Which of the two programs would you favor?
On the first problem, if you set your ranges so that you were justifiably 98 percent confident, you should expect that approximately 9.8, or nine to 10, of your ranges would include the actual value. So, let’s look at the correct answers:
2. 14th of July
3. 384,403 km (238,857 mi)
4. 56.67 m (183 ft)
5. 22,384 (as of 2014)
536 people (as of 2013)
8. 70.3 years (as of 2012)
Overconfidence is a natural part of most people’s decision- making process and this can get us into trouble. Is it possible to overcome our faulty thinking? Perhaps. See the “Fixing Our Decisions” section below. [Image: Barn Images, https://goo.gl/IYzbDV, CC BY 2.0, https://goo.gl/BRvSA7]
Count the number of your 98% ranges that actually surrounded the true quantities. If you surrounded nine to 10, you were appropriately confident in your judgments. But most readers surround only between three (30%) and seven (70%) of the correct answers, despite claiming 98% confidence that each range would surround the true value. As this problem shows, humans tend to be overconfident in their judgments.
Regarding the second problem, people vary a great deal in their final assessment of the level of executive-level management fraud, but most think that 10 out of 1,000 is too low. When I run this exercise in class, half of the students respond to the question that I asked you to answer. The other half receive a similar problem, but instead are asked whether the correct answer is higher or lower than 200 rather than 10. Most people think that 200 is high. But, again, most people claim that this “anchor” does not affect their final estimate. Yet, on average, people who are presented with the question that focuses on the number 10 (out of 1,000) give answers that are about one-half the size of the estimates of those facing questions that use an anchor of 200. When we are making decisions, any initial anchor that we face is likely to influence our judgments, even if the anchor is arbitrary. That is, we insufficiently adjust our judgments away from the anchor.
Turning to Problem 3, most people choose Program A, which saves 200 lives for sure, over Program B. But, again, if I was in front of a classroom, only half of my students would receive this problem. The other half would have received the same set-up, but with the following two options:
Program C: If Program C is adopted, 400 people will die.
Program D: If Program D is adopted, there is a one-third probability that no one will die and a two-thirds probability that 600 people will die.

• [Material shown]
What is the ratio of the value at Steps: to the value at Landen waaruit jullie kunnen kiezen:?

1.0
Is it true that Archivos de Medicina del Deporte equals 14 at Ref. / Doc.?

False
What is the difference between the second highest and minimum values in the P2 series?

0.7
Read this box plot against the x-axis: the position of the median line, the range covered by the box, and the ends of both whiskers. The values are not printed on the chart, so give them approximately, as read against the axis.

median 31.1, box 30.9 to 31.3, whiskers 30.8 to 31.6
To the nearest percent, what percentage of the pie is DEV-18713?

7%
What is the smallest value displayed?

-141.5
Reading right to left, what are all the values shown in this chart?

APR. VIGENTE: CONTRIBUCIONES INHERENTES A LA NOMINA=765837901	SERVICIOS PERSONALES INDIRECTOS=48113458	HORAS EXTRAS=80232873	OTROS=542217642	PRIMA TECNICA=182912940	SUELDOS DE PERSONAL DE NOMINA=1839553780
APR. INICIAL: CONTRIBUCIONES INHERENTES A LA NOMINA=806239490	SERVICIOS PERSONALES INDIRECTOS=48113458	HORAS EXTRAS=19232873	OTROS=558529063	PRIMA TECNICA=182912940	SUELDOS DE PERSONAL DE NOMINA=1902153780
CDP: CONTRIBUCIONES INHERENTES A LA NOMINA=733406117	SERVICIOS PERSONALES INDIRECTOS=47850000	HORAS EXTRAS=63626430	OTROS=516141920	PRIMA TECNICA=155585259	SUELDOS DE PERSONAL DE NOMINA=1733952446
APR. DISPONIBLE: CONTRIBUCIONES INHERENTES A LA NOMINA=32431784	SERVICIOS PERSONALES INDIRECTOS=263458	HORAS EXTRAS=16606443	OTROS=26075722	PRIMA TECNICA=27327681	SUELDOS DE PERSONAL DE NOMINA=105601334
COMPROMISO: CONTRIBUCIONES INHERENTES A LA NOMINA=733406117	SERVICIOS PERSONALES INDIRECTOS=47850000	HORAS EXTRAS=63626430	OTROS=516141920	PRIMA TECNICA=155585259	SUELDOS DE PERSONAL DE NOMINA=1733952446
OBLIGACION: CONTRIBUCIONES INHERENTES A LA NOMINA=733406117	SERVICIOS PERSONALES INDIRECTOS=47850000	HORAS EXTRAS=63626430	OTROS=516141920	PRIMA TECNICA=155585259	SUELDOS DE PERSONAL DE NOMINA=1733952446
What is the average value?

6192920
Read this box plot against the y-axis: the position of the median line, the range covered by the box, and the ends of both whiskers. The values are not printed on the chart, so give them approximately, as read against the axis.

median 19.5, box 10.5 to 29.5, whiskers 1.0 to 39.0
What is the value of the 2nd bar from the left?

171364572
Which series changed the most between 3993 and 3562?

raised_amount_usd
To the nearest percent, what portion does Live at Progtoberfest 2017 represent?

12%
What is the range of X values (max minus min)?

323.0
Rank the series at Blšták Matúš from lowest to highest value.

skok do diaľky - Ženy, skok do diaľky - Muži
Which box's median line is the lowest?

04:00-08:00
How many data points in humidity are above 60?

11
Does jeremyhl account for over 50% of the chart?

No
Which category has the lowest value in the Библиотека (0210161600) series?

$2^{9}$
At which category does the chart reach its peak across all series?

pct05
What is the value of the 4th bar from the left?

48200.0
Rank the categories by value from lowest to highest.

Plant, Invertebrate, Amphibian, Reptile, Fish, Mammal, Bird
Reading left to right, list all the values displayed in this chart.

• [List of tasks]
a. Rewrite the paragraph of the decision-making excerpt that begins "Regarding the second problem" as a short bulleted list that keeps its main facts.
b. According to the decision-making excerpt, how many of the correct answers do most readers surround with their 98% ranges?
c. Continue the decision-making excerpt, starting after the description of Program D.
The rows are separate material, not part of the decision-making excerpt.

• [Answers by item number]
a.
- Final estimates of executive-level management fraud vary a great deal, but most people think 10 out of 1,000 is too low.
- In class, half the students get this question. The other half are asked whether the answer is higher or lower than 200, which most people think is high.
- Most people claim the anchor does not affect their final estimate.
- On average, though, people given the anchor of 10 give estimates about half the size of those given the anchor of 200.
- Any initial anchor is likely to influence our judgments, even an arbitrary one, because we insufficiently adjust away from it.

b. Most readers surround only between three (30%) and seven (70%) of the correct answers.

c.
Which of the two programs would you favor?
Careful review of the two versions of this problem clarifies that they are objectively the same. Saving 200 people (Program A) means losing 400 people (Program C), and Programs B and D are also objectively identical. Yet, in one of the most famous problems in judgment and decision making, most individuals choose Program A in the first set and Program D in the second set (Tversky & Kahneman, 1981). People respond very differently to saving versus losing lives—even when the difference is based just on the “framing” of the choices.
The problem that I asked you to respond to was framed in terms of saving lives, and the implied reference point was the worst outcome of 600 deaths. Most of us, when we make decisions that concern gains, are risk averse; as a consequence, we lock in the possibility of saving 200 lives for sure. In the alternative version, the problem is framed in terms of losses. Now the implicit reference point is the best outcome of no deaths due to the avian disease. And in this case, most people are risk seeking when making decisions regarding losses.
These are just three of the many biases that affect even the smartest among us. Other research shows that we are biased in favor of information that is easy for our minds to retrieve, are insensitive to the importance of base rates and sample sizes when we are making inferences, assume that random events will always look random, search for information that confirms our expectations even when disconfirming information would be more informative, claim apriori knowledge that didn’t exist due to the hindsight bias, and are subject to a host of other effects that continue to be developed in the literature (Bazerman & Moore, 2013).